The specification for OTP systems in general doesn't give any particular recommendations for storage of shared secrets.

The HOTP specification provides a little more guidance in Management of Shared Secrets.

We also RECOMMEND storing the shared secrets securely, and more specifically encrypting the shared secrets when stored using tamper- resistant hardware encryption and exposing them only when required: for example, the shared secret is decrypted when needed to verify an HOTP value, and re-encrypted immediately to limit exposure in the RAM for a short period of time. The data store holding the shared secrets MUST be in a secure area, to avoid as much as possible direct attack on the validation system and secrets database.

Particularly, access to the shared secrets should be limited to programs and processes required by the validation system only. We will not elaborate on the different security mechanisms to put in place, but obviously, the protection of shared secrets is of the uttermost importance.

The TOTP specification provides the following as requirement 7 (R7) of Algorithm Requirements.

The keys MAY be stored in a tamper-resistant device and SHOULD be protected against unauthorized access and usage.

The same document then expands on this (regarding both serverside and clientside storage) in its Security Considerations section.

We also RECOMMEND storing the keys securely in the validation system, and, more specifically, encrypting them using tamper-resistant hardware encryption and exposing them only when required: for example, the key is decrypted when needed to verify an OTP value, and re-encrypted immediately to limit exposure in the RAM to a short period of time.

The key store MUST be in a secure area, to avoid, as much as possible, direct attack on the validation system and secrets database. Particularly, access to the key material should be limited to programs and processes required by the validation system only.

There is no mention of the shared secret being separated from other credentials, either in the aforementioned specifications or in the OATH OTP MFA recommendations.

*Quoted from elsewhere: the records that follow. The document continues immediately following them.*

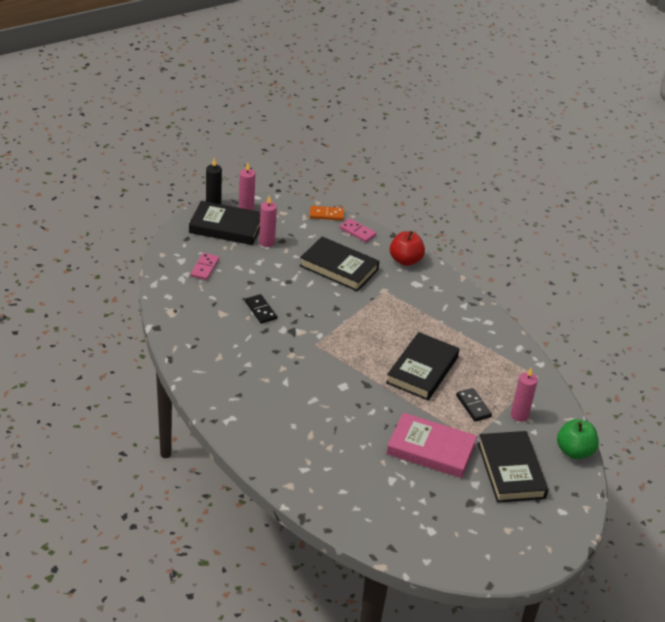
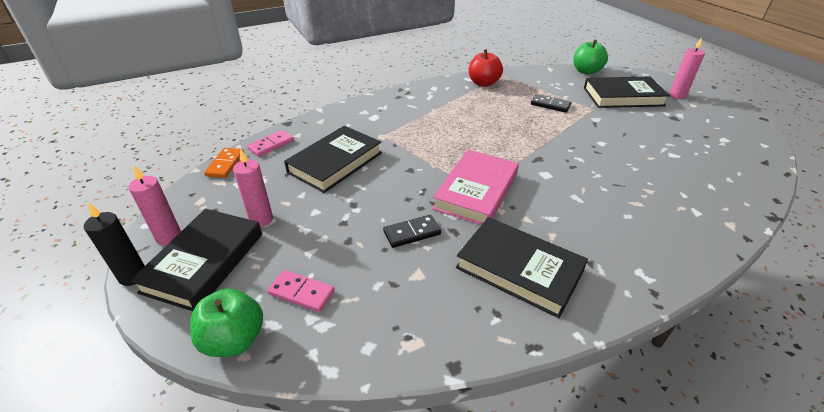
camera: 80 degrees left, 0 degrees up
(172, 249) = (234, 339): none -> green apple
(405, 260) = (334, 120): red apple -> red apple (483, 83)
(422, 370) = (507, 125): black book -> black book (519, 269)
(430, 449) = (618, 130): pink book -> pink book (476, 191)
(473, 406) = (550, 105): black domino -> black domino turned 45 degrees clockwise
(519, 415) = (554, 87): pink candle -> pink candle (677, 95)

The reason for this is that, if your password manager meets the standards described above, then (as you intuit in your question) it's very unlikely than a successful attempt to steal your credentials would target the password manager itself. It's much more likely that your credentials might be stolen during transmission, such as by fooling you into typing your password into a bogus login page, or by somehow reading your authentication traffic.

OTP will protect you here. Even if an attacker were able to see everything you send with a login form, they would only get a single, transient code. The key does not get exposed when sending the password, and therefore your account is protected.

NB: It is not necessarily unreasonable to decide for yourself that you shouldn't keep shared secrets in the same vaults as their associated passwords.

The most rudimentary purpose of two-factor or multi-factor authentication is that a single breach would not be enough to compromise an account. For example, one of the earlier forms of 2FA is the PIN associated with ATM cards. If only the card gets stolen, your money is safe. If only the PIN gets stolen, your money is safe.

In this sense, storing your secret keys in the same vault as your password creates a single point of failure, militating the most rudimentary benefit of MFA. It is a very theoretical risk, given the extreme security requirements for the vault itself, but theoretically, the risk might become significant in certain threat models.